Murray and The Spectator now accept that Hijab used the term “Hindutva” and not “Hindu” in his speech in Leicester during the 2022 riots.
But representing The Spectator, Greg Callus argued that while Hijab used the term Hindutva, he meant British Hindus.
Callus said Hijab was part of a “misinformation campaign” around the Leicester riots that suggested Muslims were “under threat from Hindutva”.
Callus went on to state that the 300 people marching through the streets of Leicester were Hindus – “everybody is agreed they were Hindus” – and they were not all Hindutva.
Callus noted that Hijab, who earns money from social media advertisements, has an “income [that] goes up when clicks go up.” He said that a higher profile allows Hijab “to pick bigger fights” and gives him “narrative power”.

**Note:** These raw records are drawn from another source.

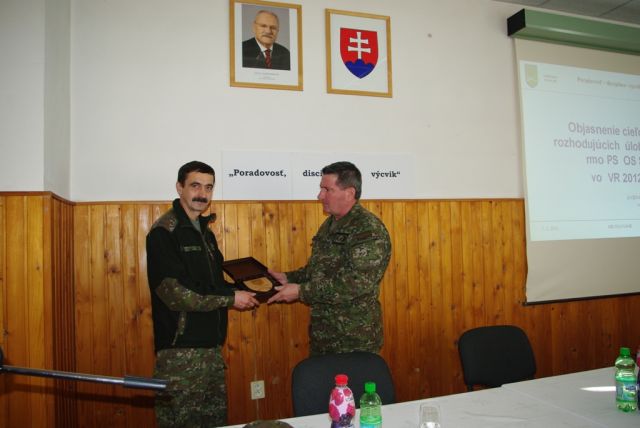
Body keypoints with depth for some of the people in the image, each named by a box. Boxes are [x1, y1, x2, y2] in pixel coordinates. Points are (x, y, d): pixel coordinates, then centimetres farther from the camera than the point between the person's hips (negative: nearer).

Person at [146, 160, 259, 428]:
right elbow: (174, 294, -20)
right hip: (180, 349, -8)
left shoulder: (204, 230, 15)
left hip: (210, 345, 8)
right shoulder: (164, 232, -11)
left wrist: (241, 292, 3)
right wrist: (230, 298, -15)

“It is no wonder that he sees in Leicester… a day for proactive media attention,” Callus told the court.
He alleged that Hijab had “spent months trying to pick a fight with Murray.”
Referring to Hijab’s protests in May 2021 at Golders Green and near the Israeli embassy, Callus said Leicester was “not the first time” that he had whipped up a mob.
Callus argued that the legal sting – the key defamatory meaning – was that Hijab had been accused of “whipping up a mob” and that it had been evidenced in Leicester and elsewhere.
But Hijab’s barrister, Mark Henderson, argued that the sting was the use of the word Hindu and not Hindutva. Henderson told the court: “At the heart of this case is a lie. A lie that my client spoke the words attributed to him about Hindus.”
Henderson said it was “inflaming” to suggest that the people marching through Leicester while chanting a Hindutva-linked phrase were “ordinary British Hindus.” Henderson urged the judge to reject this, which he said was a “slur to British Hindus.”
Hijab’s barrister criticised the defence, which he said had argued “in essence that the Muslim population are all gullible fools” who get their news from social media.
Henderson said his client did the “opposite” of riling up a crowd in Leicester. Instead, he said, Hijab assisted the police and tried to calm tensions down “by making Hindutva the butt of his joke to belittle them and reassure the crown that they had already got the better of the Hindutva without having to engage in non-peaceful protest”.
During the four-day trial, the court heard about two further protests involving Hijab.
Hijab attended a counter-protest near the Israeli embassy in May 2021, and on Monday the court was played a clip of Hijab speaking to a police officer about the pet dog of a pro-Israel protester.
He told the officer: “If those dogs come close to us again, we will see it as an act of aggression and we will kill those dogs, we’ll put them down.”
Bennett, quoting Hijab’s comments in his closing remarks, said this was an example of him “inciting violence” and “riling up a crowd.”
Henderson claimed that his client was scared of the dog, which was identified as a Labrador.
In another clip of the counter-protest, Hijab told a crowd: “We are with the brothers and sisters of Palestine… We will get our vengeance, and believe you me we believe in a god that is just and we will get our justice either in this world or in the hereafter.”
Hijab also said in his speech: “We don’t care about death, we love death.”
Earlier in the trial, Hijab tried to explain this to the court by exploring its “eschatological and theological implications”.
Quoting this in his closing remarks, Bennett said: “We don’t see him delivering a theology lecture to the crowd or discussing the semantics of his outright encouragement of violence. We see him threatening to kill dogs.”
Henderson, though, claimed Hijab was telling the crowd “that they can engage in peaceful activism.”
During the trial in central London, the court heard from Hijab and witnesses for him, including the operations manager at a charity where he claimed he lost a contract because of the article.